Iker Casillas, capitán del equipo de España, actual campeón del Mundo y tricampeón de la Eurocopa, considera que el sueño de ver a Venezuela en el Mundial Brasil 2014 puede convertirse en una realidad, siempre y cuando alrededor de la Vinotinto exista una integración en la que confluyan jugadores, técnicos, directivos, medios de comunicación y, fundamentalmente, el público.
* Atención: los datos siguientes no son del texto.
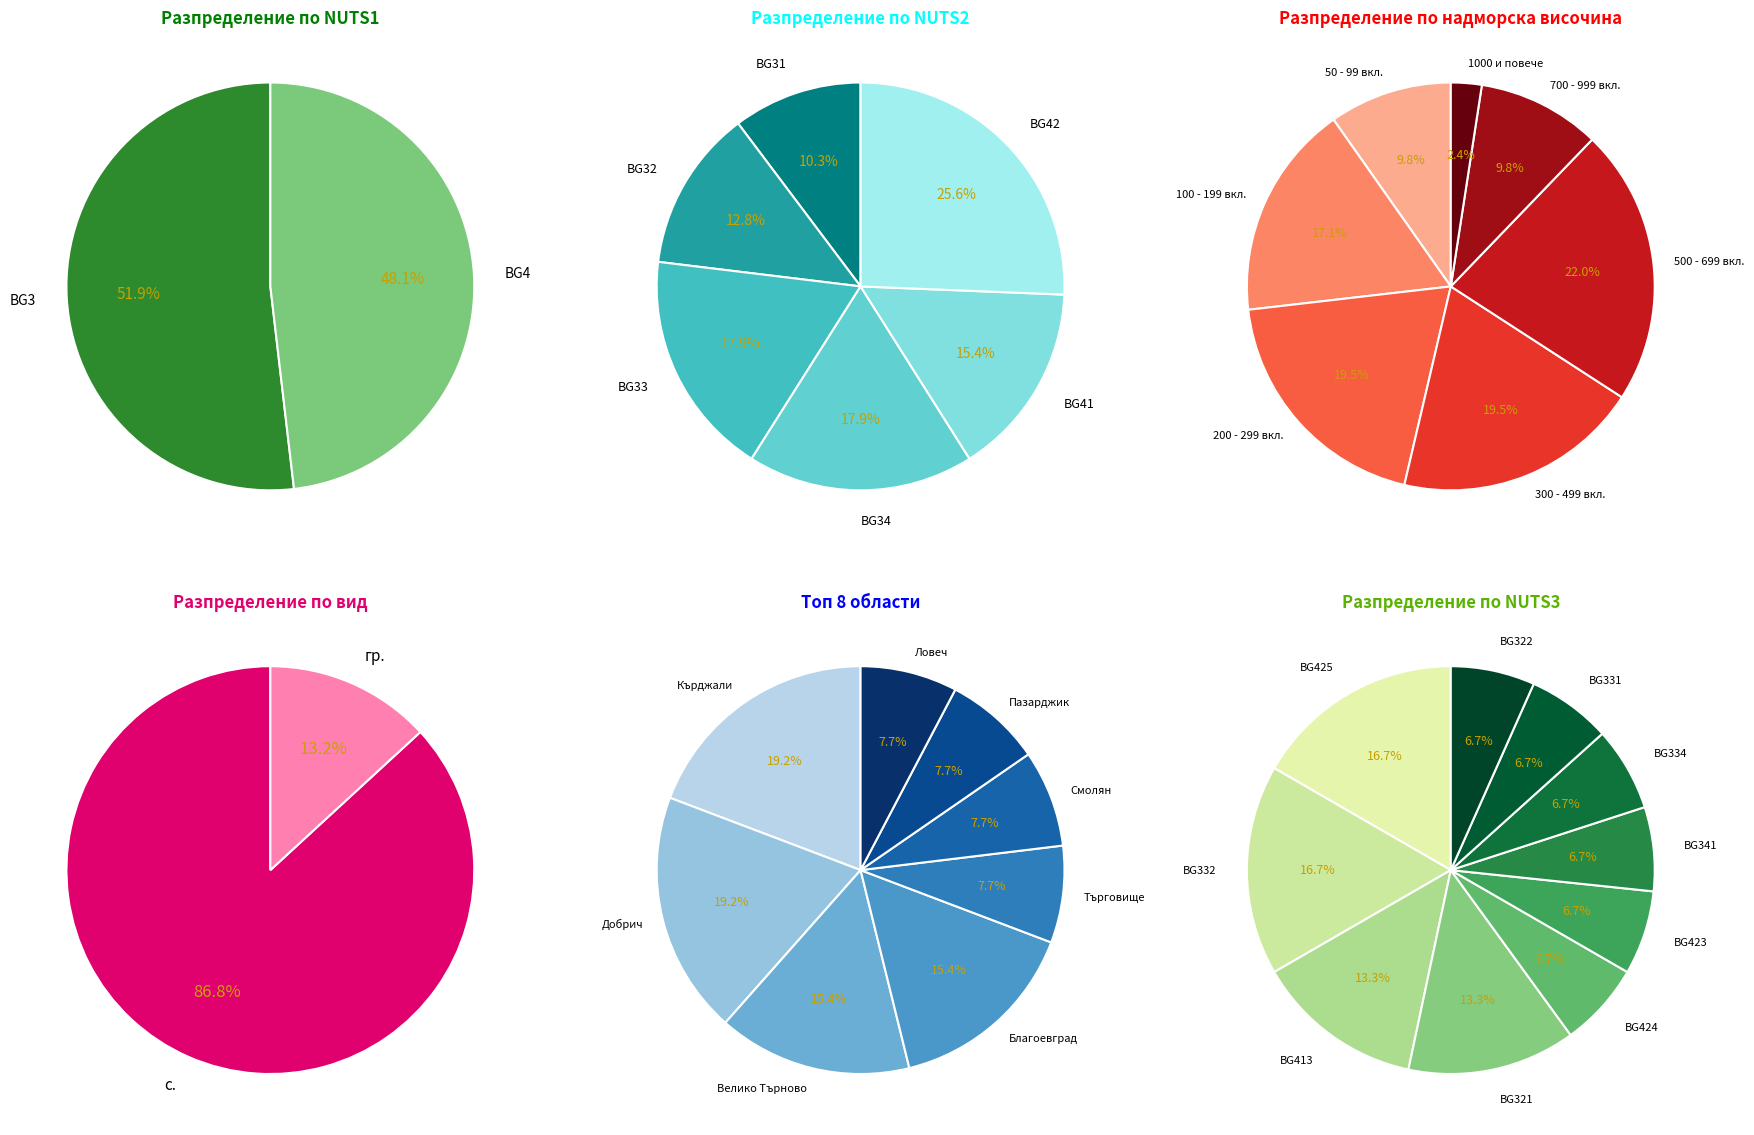

Which slice is the largest?

BG42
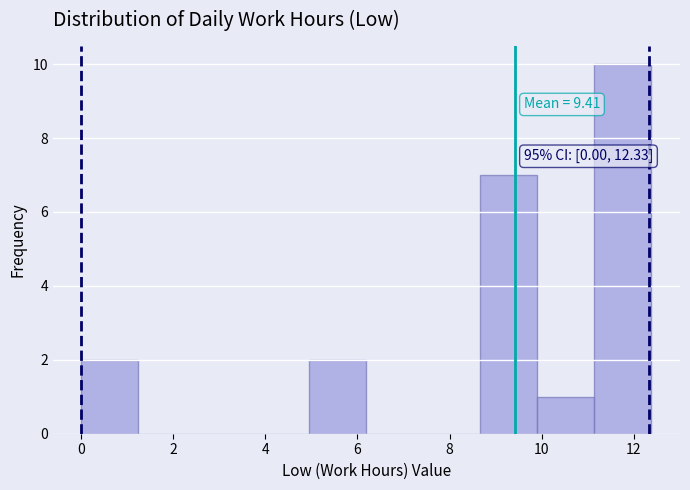

Which range on the x-axis has the tallest bar?

11.2 to 12.4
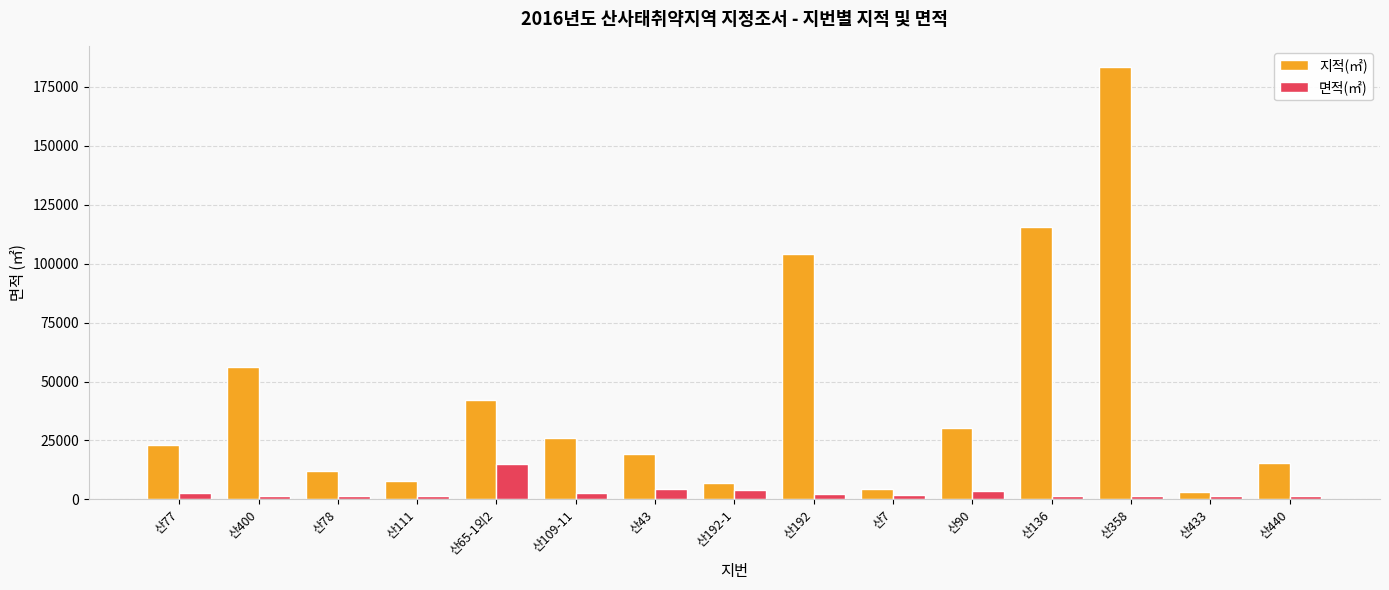

How many values in the 지적(㎡) series are below 23008?

7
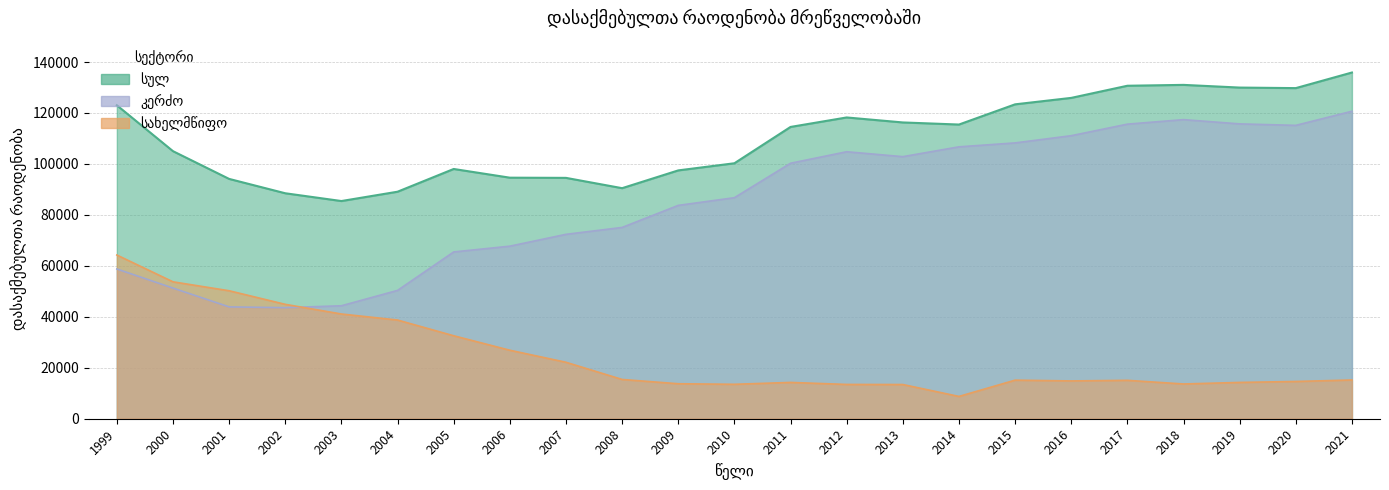

How many values in the სახელმწიფო series exceed 15140?

11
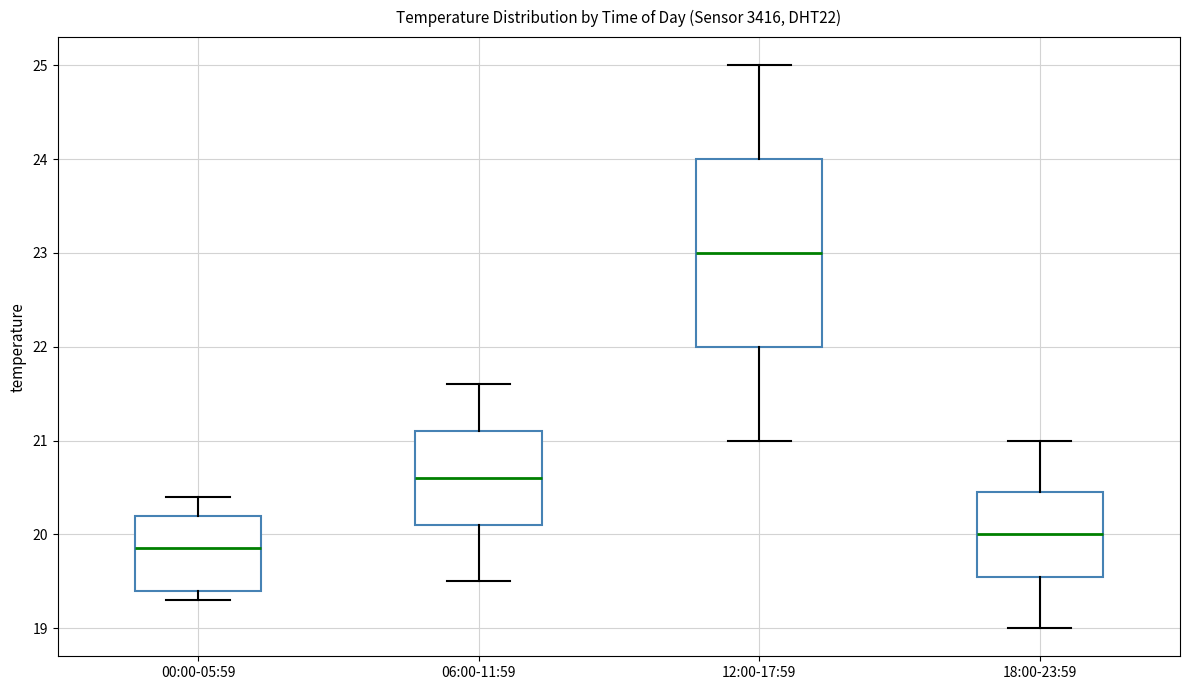

Which box has the lowest median line?

00:00-05:59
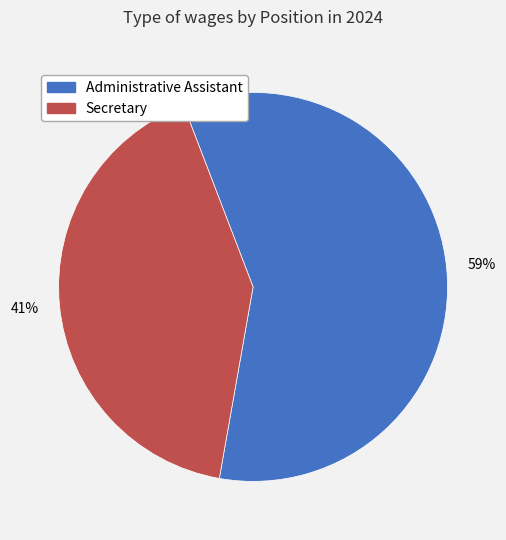

The Administrative Assistant slice represents 59% of the pie. True or false?

True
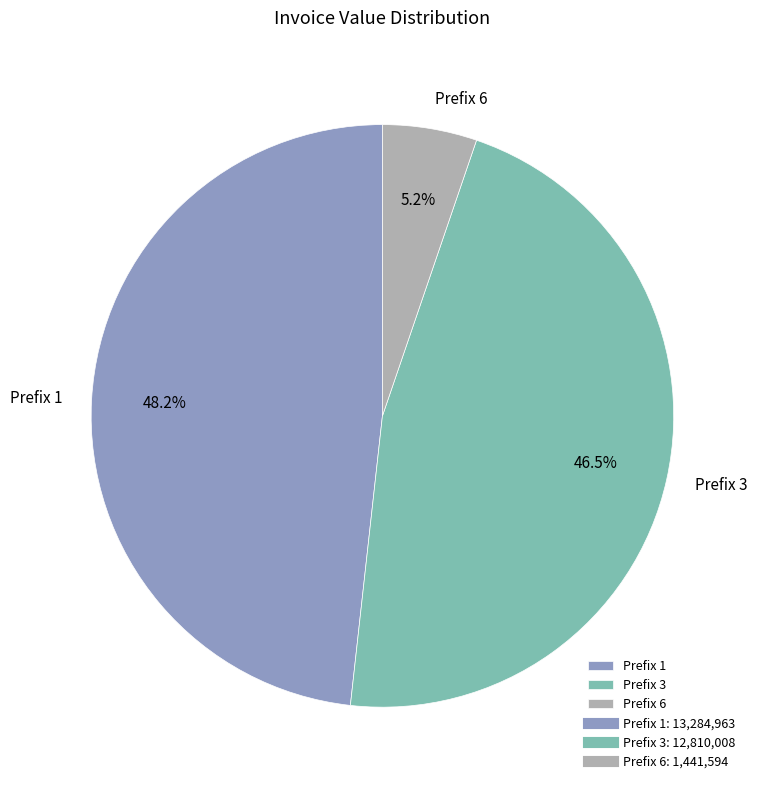

Between Prefix 1 and Prefix 3, which is larger?

Prefix 1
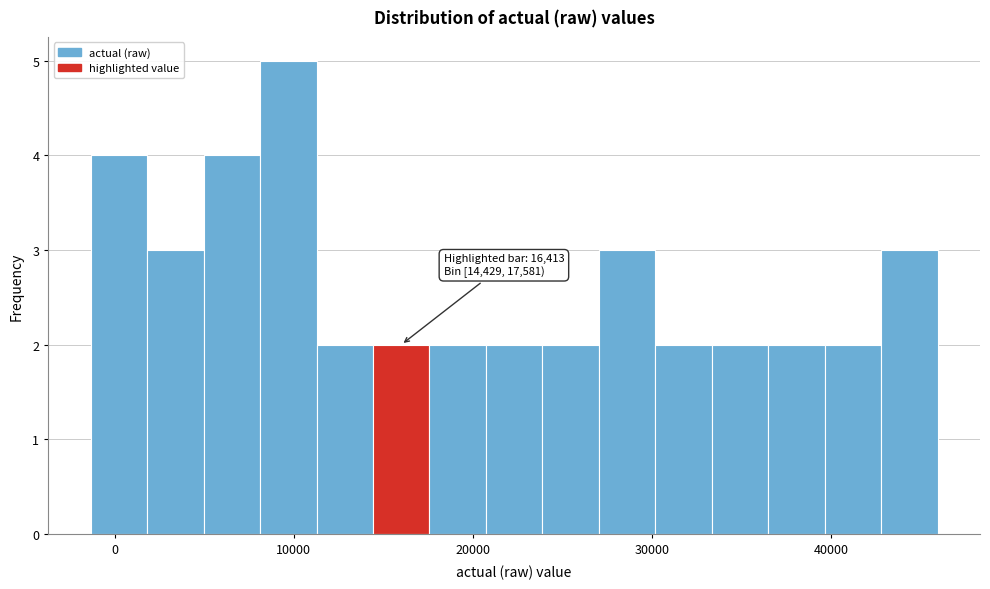

Around what value on the x-axis is the tallest bar? Give the approximate position of its centre, as read against the axis.

10000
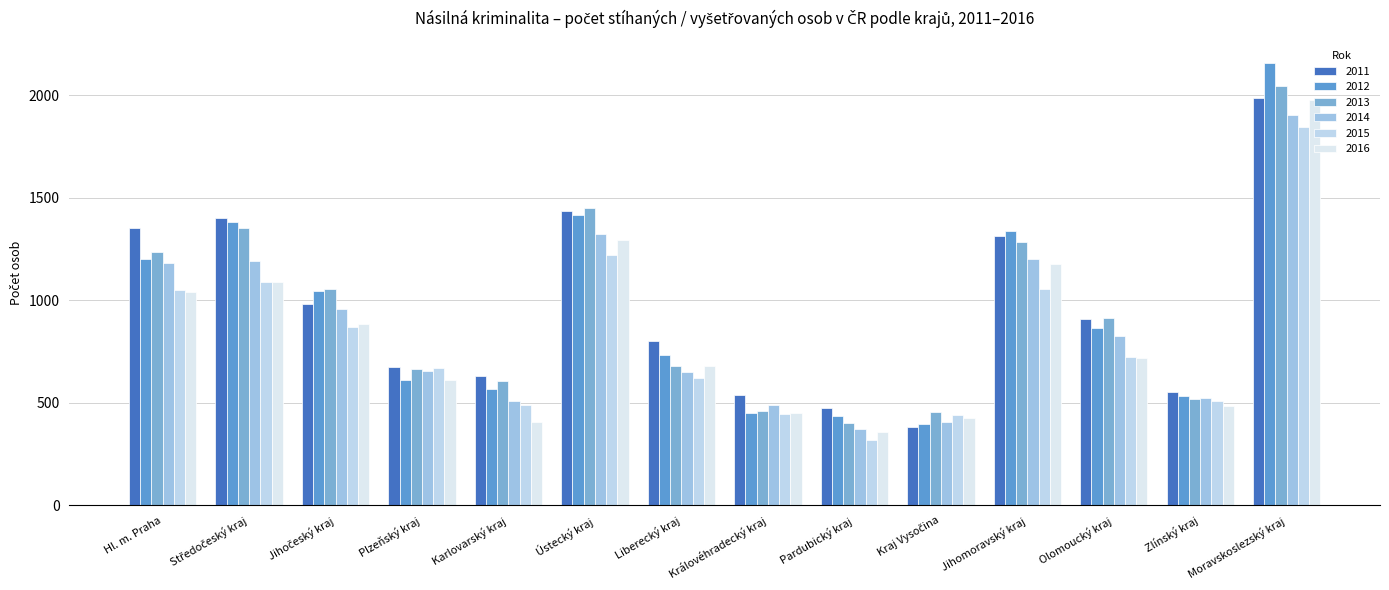

Between Středočeský kraj and Karlovarský kraj, which series saw the biggest shift?

2012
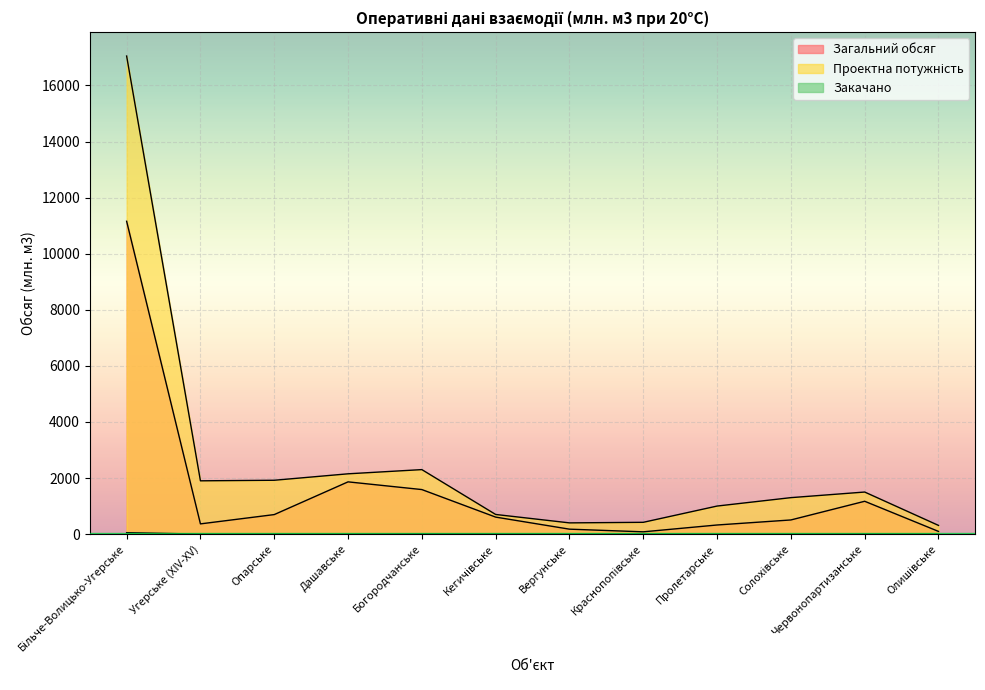

Which series has the largest total across all categories?

Проектна потужність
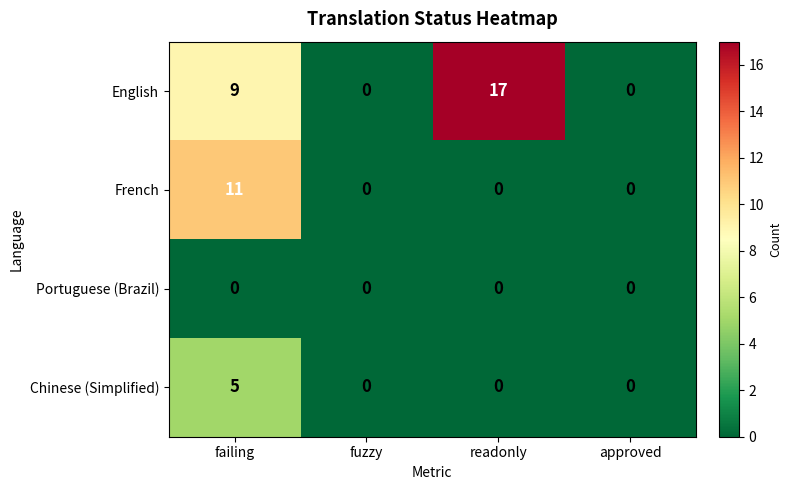

List the series in order of their overall mean, lowest first.

Portuguese (Brazil), Chinese (Simplified), French, English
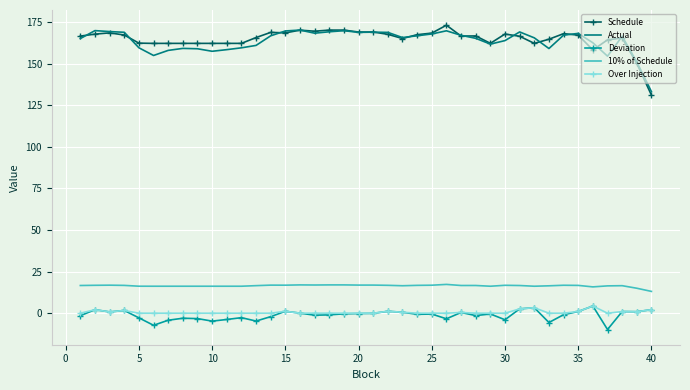

What is the highest value of the Schedule series?

173.0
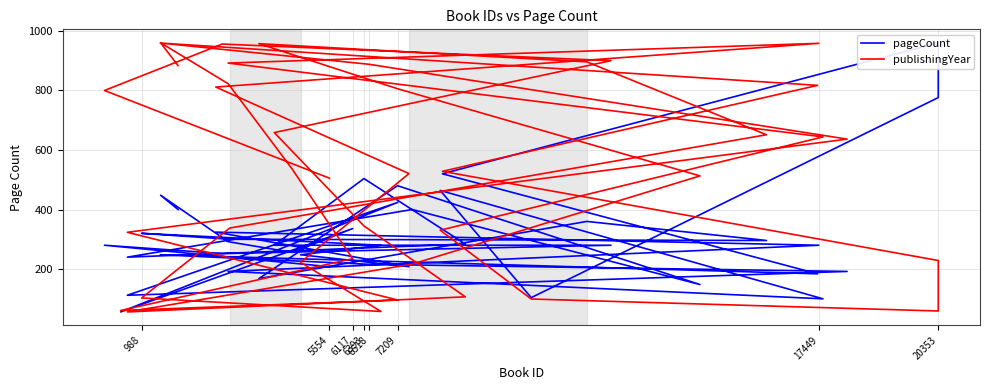

Reading left to right, extract all data points from this chart.

pageCount: 208.0	280.0	252.0	280.0	280.0	504.0	284.0	240.0	400.0	148.0	480.0	168.0	360.0	296.0	300.0	320.0	280.0	248.0	208.0	324.0	280.0	192.0	100.0	464.0	104.0	776.0	960.0	520.0	184.0	248.0	216.0	192.0	112.0	424.0	56.0	336.0	256.0	292.0	448.0	400.0
publishingYear: 505.2	799.8	955.8	899.9	658.4	344.8	106.7	56.0	216.6	512.9	805.6	957.0	896.0	651.1	337.6	103.0	57.5	222.6	520.6	811.4	958.2	891.9	643.8	330.5	99.4	59.1	228.7	528.3	817.0	959.1	887.8	636.5	323.4	95.9	60.9	234.8	535.9	822.6	960.0	883.5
“Los jugadores deben sentirse bien respaldados. Que patrocinantes, medios de comunicación, directivos, técnicos y el público deben colaborar para que el equipo funcione de la mejor manera posible y así ese sueño puede convertirse en una realidad. Pueden ver que España pasó muchos años sin lograr un lauro importante y ahora, por esa confluencia de todos los que sienten la camiseta como suya, somos un grupo exitoso, con títulos de Europa y uno Mundial. Eso es una muestra que el trabajo bien hecho rinde sus frutos”, dijo el cancerbero del Real Madrid.
Casillas indicó que en su futuro no está la posibilidad de convertirse en entrenador, porque lo considera un trabajo muy duro. “Es difícil tener 23 jugadores y sólo poder jugar con once y hacer tres cambios”.
En cuanto a la importancia de los lauros conquistado por España en años recientes, el portero destacó que a su criterio la Copa de Europa de 2008 tiene una importancia especial.
“Porque la gente de España, después de más de 40 años, volvió otra vez a saborear un triunfo internacional. Para mí fue un momento inolvidable, aunque en 2010 le pusimos la guinda al pastel, con el Mundial”, dijo.
Posteriormente, el guardameta español realizó, en horas de la tarde, una clínica de fútbol con 250 niños, mientras que más de 2500 lo veían desde las gradas del Estadio Olímpico de la UCV.